Timing is Everything! Especially in Alaska. Right now, in the throws of breakup, there are road restrictions that prevent heavy equipment from being able to be transported. In other words, you may think Spring is the perfect time to build, and for the most part it is, but depending on when these road restrictions come on, your builder will not be able to get the equipment to your lot to start construction. Now, if he has several homes in one subdivision, he can take his equipment there and leave it and get the work done while the restrictions are on – he just cannot put them on a trailer and drive them across town. This is when you see the signs that say 50% Axle Load on the road. It’s to let heavy equipment operators know that they can only carry 50% of their normal weight. That huge backhoe for clearing trees and digging a foundation and the septic system, isn’t going to be able to travel on a 50% Axle Load road until the restrictions are lifted. The reason why I am saying this is because you as a buyer, of a new home, want to know when your house will be complete and this, unfortunately, is an anomaly that makes it difficult to pinpoint that date.
Busy Beavers! This will be a busy building season, because right now there is somewhat of a housing shortage. So, builders are in high demand. That means subcontractors are in high demand as well. There are only so many specialty contractors out there, and all the General Contractors use them. This means their schedule is tight! Your contractor that you went into contract with may have been promised by the subcontractor that everything will be done on time, but the subcontractor has a couple of employees that leave him high and dry, this puts everything behind, and the schedule is all messed up. Sometimes, a foundation contractor get’s in there and get’s the job done early, but the framers aren’t scheduled to start for 2 weeks. This can be frustrating for buyers – “what’s going on with my house, no one has been there for 10 days!” It’s in the scheduling. Expect things to take a little longer this year.

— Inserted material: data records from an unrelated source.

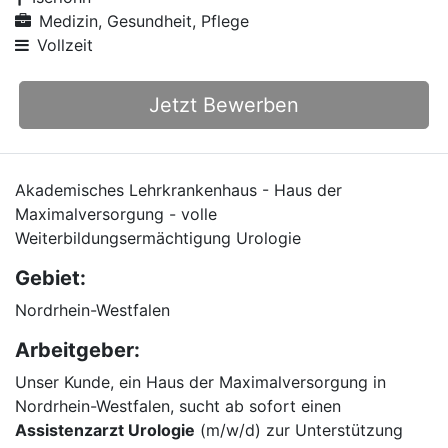
Medizin, Gesundheit, Pflege
Vollzeit
Jetzt Bewerben
Akademisches Lehrkrankenhaus - Haus der
Maximalversorgung - volle
Weiterbildungsermächtigung Urologie
Gebiet:
Nordrhein-Westfalen
Arbeitgeber:
Unser Kunde, ein Haus der Maximalversorgung in
Nordrhein-Westfalen, sucht ab sofort einen
Assistenzarzt Urologie
(m/w/d) zur Unterstützung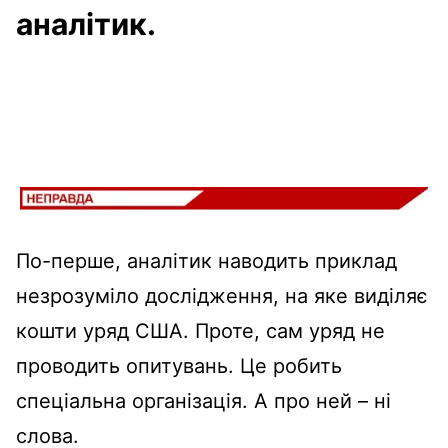
аналітик.
По-перше, аналітик наводить приклад
незрозуміло дослідження, на яке виділяє
кошти уряд США. Проте, сам уряд не
проводить опитувань. Це робить
спеціальна організація. А про ней – ні
слова.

Money Money Money! Unfortunately, things are going to be a little more expensive this year too. Not only have lot prices increased, but materials have really gone up in price. In fact, some builders are not even taking presold contracts this year, they are building the house and then putting them up for sale because it’s too risky right now to sell a house when the costs of materials are rising so quickly.
A Contractual Caveat… This year I have sold 2 new construction homes because the buyers had been in too many multi offer situations and they didn’t want to do that again. They felt that this way, they would know what they are paying for the property right up front. Well, not exactly. Some builders are having to put caveats in their contracts that state “between the time that the contract is written and when the construction actually begins, the buyer is responsible for the increased price of lumber and other building materials.” Let me give you an example: You sign a contract with a builder February 1st. It’s supposed to start construction May 1st. The builder gives the realtor a copy of the lumber package on February 1st. The cost is $45,000. On May 1st, the same lumber package is priced again at the same lumber yard and the price has increased by $3600 overall. The Buyer will need to add this $3600 to the purchase price making their new home now cost $303,600 instead of the original price of $300,000. No one likes that, but it is the true cost and builders will not be in business next year if they have to absorb that cost.
So, with all this going on, my advice, prices are going to increase, but so are values. If you need a new house, buy one, new construction is a viable option, and everyone loves a new house. Make it yours and enjoy the very interesting journey of new construction.